Massive College Football Playoff expansion risks diluting sport's unique regular season
Of course, either program could really benefit from expansion. Nebraska has only made one bowl game since 2016. The Tigers, however, did make a New Year's Six game before the playoff expanded to 12 teams this past year, winning against Ohio State in the Cotton Bowl.
Here are Drinkwitz's comments:
"Now you've got 30 teams, 30 teams. Now you're talking about an opportunity for 30 teams, 30 fan bases to be excited and engaged, engaged in giving revenue. You've got 30 teams with players who have access to compete for a championship,' Drinkwitz said. 'So, for me, I think that makes a lot more sense.'
No -- just, no.
College football is (or was) the best sport in the world. The big differentiating factor from others is that the regular season, in and of itself, was a playoff, or a play-in. You could afford to lose one in the four-team College Football Playoff era, and even then, it depended on who you lost to. With the expansion to 12, one team (OSU) entered the playoff with two losses (one to unranked, five-loss Michigan); the other participant, Notre Dame, lost at home to Northern Illinois early in the season. During the four-team era, both would, essentially, be disqualified. However, both got in, made runs, and got into the final game.
Some would argue that that means expansion was necessary. I disagree. The results in-season need to mean something. And giving teams multiple mulligans dilutes the importance of the College Football Playoff and the national championship.
Note, this isn't just preserving Michigan's 2023 win -- the 2016 and 2018 teams very well could have won it all (especially the former) if the playoff had been expanded. However, in-season results meant something, and the Wolverines were on the outside looking in. And, in my opinion, rightly so.
To allow more and more teams in to compete to win a national championship lessens the importance of the regular season. It also lessens the significance of making the playoff. When it was four teams, it meant something, being able to hang that College Football Playoff insignia in your building. Like bandied about in the movie, The Social Network, exclusivity means something. But to keep expanding to let teams in that couldn't make the four-team iteration dilutes the product.

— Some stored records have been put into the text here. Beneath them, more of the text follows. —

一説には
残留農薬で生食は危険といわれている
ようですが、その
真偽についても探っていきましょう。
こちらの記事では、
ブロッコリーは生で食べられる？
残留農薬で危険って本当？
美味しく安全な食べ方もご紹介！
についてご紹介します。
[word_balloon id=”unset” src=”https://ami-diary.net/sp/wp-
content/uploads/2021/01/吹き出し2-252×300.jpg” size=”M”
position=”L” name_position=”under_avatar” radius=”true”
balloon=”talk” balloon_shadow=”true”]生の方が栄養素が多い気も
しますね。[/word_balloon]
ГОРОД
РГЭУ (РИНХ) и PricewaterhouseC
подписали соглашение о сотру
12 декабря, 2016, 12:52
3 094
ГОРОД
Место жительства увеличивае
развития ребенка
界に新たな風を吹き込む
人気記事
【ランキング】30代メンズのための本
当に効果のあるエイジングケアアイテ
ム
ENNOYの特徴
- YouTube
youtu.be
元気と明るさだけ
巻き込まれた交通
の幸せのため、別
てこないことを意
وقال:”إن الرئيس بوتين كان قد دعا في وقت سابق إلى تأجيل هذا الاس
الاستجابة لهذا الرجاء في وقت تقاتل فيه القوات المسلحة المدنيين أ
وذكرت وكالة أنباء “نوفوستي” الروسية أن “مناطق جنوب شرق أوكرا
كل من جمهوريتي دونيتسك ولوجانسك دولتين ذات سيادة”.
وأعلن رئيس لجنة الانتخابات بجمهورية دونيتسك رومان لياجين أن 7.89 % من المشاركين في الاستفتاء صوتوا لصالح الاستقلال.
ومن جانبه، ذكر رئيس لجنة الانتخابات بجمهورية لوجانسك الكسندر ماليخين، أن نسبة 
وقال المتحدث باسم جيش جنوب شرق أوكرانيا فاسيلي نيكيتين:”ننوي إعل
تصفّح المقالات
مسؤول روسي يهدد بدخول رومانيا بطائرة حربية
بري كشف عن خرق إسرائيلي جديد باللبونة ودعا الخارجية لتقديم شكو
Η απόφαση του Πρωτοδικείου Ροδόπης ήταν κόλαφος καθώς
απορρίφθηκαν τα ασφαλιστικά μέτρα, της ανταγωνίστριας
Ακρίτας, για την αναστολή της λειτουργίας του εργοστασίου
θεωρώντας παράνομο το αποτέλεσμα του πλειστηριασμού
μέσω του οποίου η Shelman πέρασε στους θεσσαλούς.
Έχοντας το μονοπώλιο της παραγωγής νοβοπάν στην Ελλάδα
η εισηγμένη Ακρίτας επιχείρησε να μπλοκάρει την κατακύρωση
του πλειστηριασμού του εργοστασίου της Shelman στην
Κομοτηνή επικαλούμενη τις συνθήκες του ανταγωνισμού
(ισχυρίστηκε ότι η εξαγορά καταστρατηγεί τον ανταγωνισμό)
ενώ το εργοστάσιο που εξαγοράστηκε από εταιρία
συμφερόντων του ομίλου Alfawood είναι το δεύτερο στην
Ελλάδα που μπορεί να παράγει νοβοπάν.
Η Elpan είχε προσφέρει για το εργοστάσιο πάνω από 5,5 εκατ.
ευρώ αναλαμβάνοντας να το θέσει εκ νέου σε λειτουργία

Yes, some teams found success in the first year of the 12-team version. Some expected (like Ohio State), others got in for the first time (Penn State, SMU, Boise State, etc.). While that was certainly a special moment for the latter teams, and their fan bases were more excited, does that make the product of college football better? I'd argue, no. Be better in the regular season, make the climb -- that's what makes a season special, not just going on a late run against what might be more favorable matchups. In the 1980s NBA, the Lakers had to overcome the superior Celtics. Once they had, the Pistons had to overcome the superior Lakers. Once they had, the Bulls had to overcome the superior Pistons. There's something to be said about the climb, and while there can still be a climb, the bar for entry even with 12 teams is too low.
Michigan fans will tell you that making the four-team playoff after being on the outside looking in made the 2021-23 run particularly special. 2021 was unexpected, 2022 was expected but finished in disappointment, but 2023 -- the national championship year -- came with overcoming Alabama and then Washington. I don't think a single Wolverines fan would trade that run for getting additional chances in 2016 or 2018.
So, this isn't even just an argument about 30 teams as Drinkwitz suggests -- this is an argument that even 12 teams is too much. 30? That's just insane.
And considering that there's talk, already, of expanding from 12 to 16, someone needs to put a stop to this, because a 30-team playoff, honestly, isn't terribly unrealistic considering the trajectory. Yet, with programs desiring shortcuts, greed at the top of the sport, and people running things that don't seem to understand what makes the sport special, we're teetering on the brink of losing college football and its unique system that differentiates it from everything else in the world.
We need fewer teams in the College Football Playoff -- not more.